Given entries:
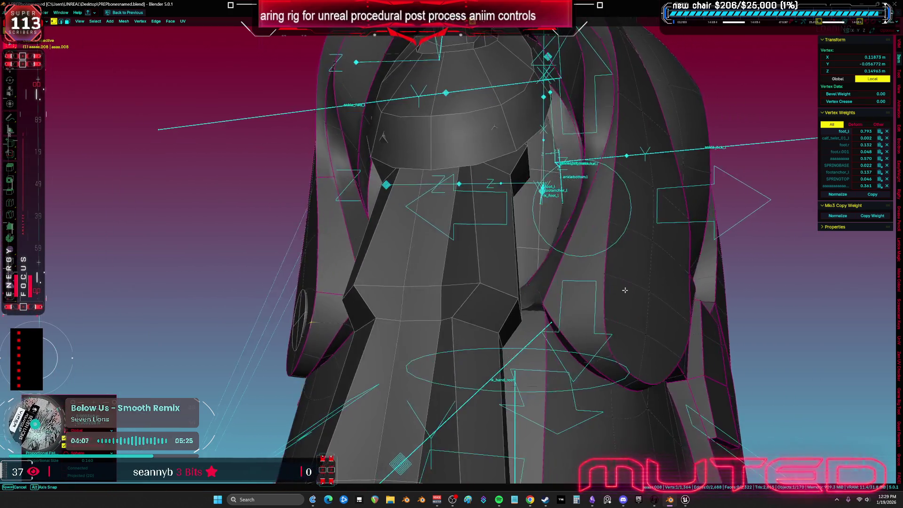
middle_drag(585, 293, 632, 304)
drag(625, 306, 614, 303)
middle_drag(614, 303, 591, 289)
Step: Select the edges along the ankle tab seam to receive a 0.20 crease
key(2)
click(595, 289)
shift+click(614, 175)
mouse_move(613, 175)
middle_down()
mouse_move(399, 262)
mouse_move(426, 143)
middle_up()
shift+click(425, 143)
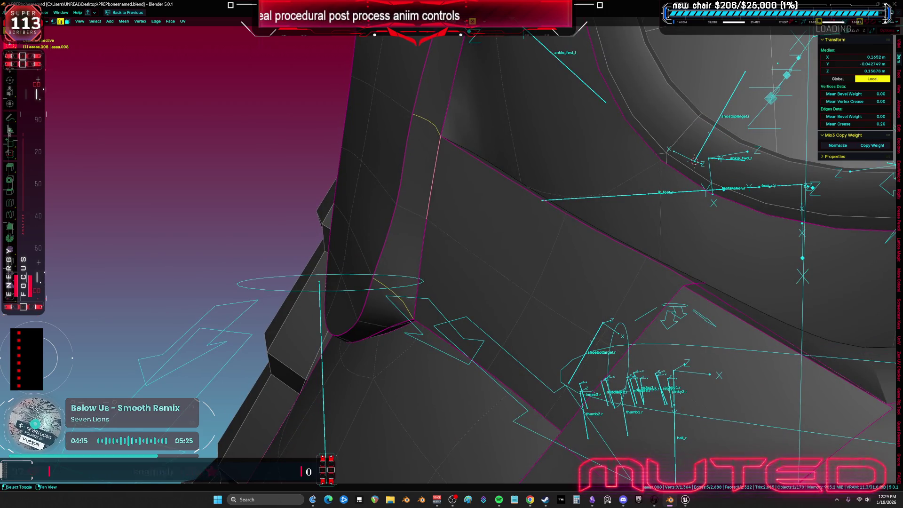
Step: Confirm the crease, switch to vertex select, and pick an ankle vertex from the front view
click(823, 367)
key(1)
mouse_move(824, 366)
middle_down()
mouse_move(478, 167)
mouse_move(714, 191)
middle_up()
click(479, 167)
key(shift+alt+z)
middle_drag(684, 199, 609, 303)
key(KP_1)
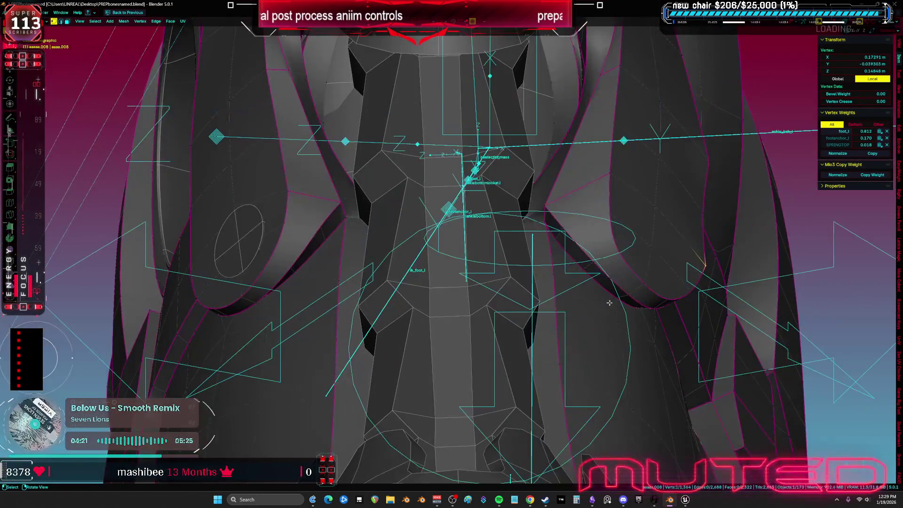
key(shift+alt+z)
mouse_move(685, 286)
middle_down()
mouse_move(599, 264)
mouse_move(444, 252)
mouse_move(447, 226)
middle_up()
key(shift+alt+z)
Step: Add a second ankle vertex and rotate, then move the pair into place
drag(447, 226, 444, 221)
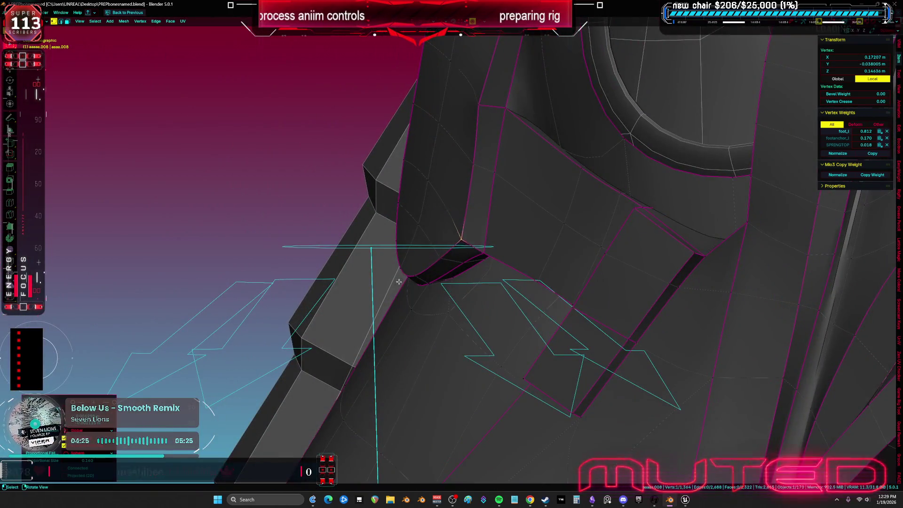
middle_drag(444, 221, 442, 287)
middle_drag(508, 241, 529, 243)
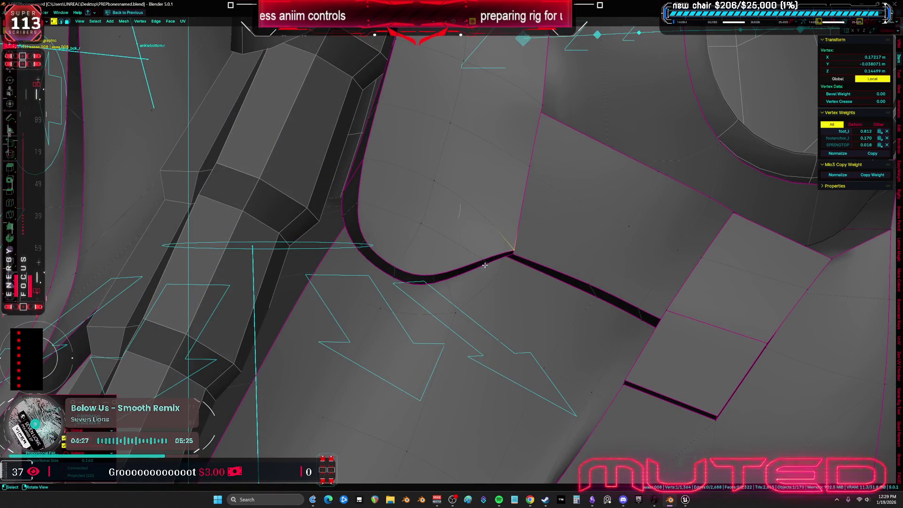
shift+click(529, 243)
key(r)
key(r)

Problem description:
Transcribe all of the listing precisely. The images stay out of it.

Your solution:
middle_drag(585, 293, 632, 304)
drag(625, 306, 614, 303)
middle_drag(614, 303, 591, 289)
Step: Select the edges along the ankle tab seam to receive a 0.20 crease
key(2)
click(595, 289)
shift+click(614, 175)
mouse_move(613, 175)
middle_down()
mouse_move(399, 262)
mouse_move(426, 143)
middle_up()
shift+click(425, 143)
Step: Confirm the crease, switch to vertex select, and pick an ankle vertex from the front view
click(823, 367)
key(1)
mouse_move(824, 366)
middle_down()
mouse_move(478, 167)
mouse_move(714, 191)
middle_up()
click(479, 167)
key(shift+alt+z)
middle_drag(684, 199, 609, 303)
key(KP_1)
key(shift+alt+z)
mouse_move(685, 286)
middle_down()
mouse_move(599, 264)
mouse_move(444, 252)
mouse_move(447, 226)
middle_up()
key(shift+alt+z)
Step: Add a second ankle vertex and rotate, then move the pair into place
drag(447, 226, 444, 221)
middle_drag(444, 221, 442, 287)
middle_drag(508, 241, 529, 243)
shift+click(529, 243)
key(r)
key(r)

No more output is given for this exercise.